Exercise aim ▸ Every line below that holds the string "diretório" must be copied.

Data for this exercise ▸
----------------------------------------
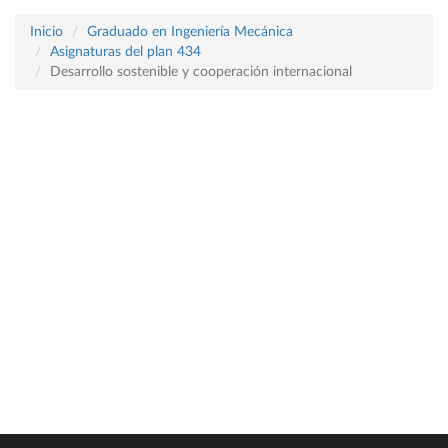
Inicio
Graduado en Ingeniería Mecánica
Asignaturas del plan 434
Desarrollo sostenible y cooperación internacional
----------------------------------------
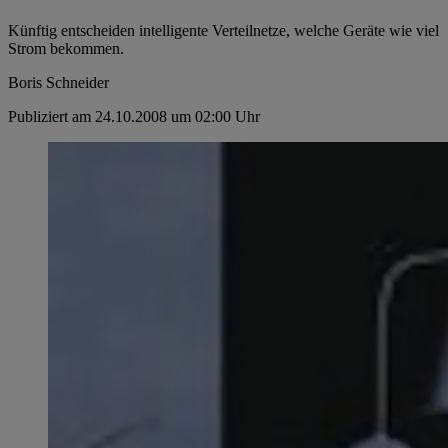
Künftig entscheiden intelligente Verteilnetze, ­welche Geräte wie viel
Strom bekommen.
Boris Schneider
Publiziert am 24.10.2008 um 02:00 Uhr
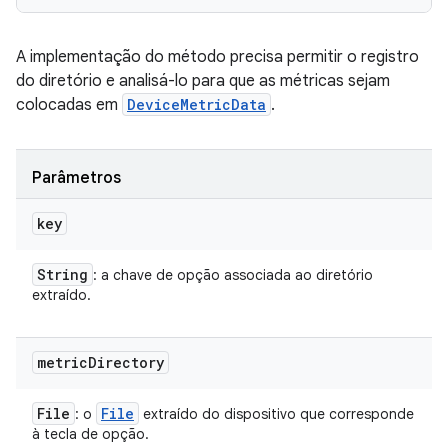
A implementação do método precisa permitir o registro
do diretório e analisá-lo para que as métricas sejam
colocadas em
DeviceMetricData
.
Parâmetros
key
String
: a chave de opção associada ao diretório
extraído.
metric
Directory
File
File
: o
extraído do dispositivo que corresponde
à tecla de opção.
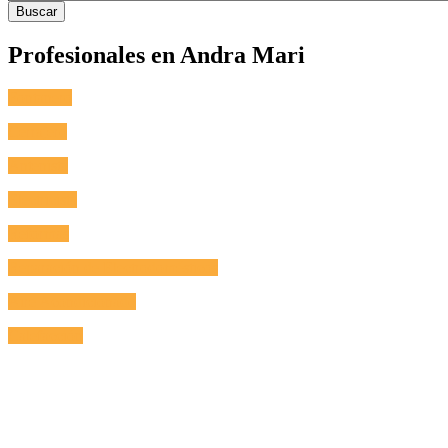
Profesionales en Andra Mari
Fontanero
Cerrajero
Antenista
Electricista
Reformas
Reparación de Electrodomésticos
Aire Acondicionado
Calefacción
----------------------------------------
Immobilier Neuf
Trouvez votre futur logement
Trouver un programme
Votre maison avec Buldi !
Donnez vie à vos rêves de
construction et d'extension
----------------------------------------
Written solution ▸
do diretório e analisá-lo para que as métricas sejam
: a chave de opção associada ao diretório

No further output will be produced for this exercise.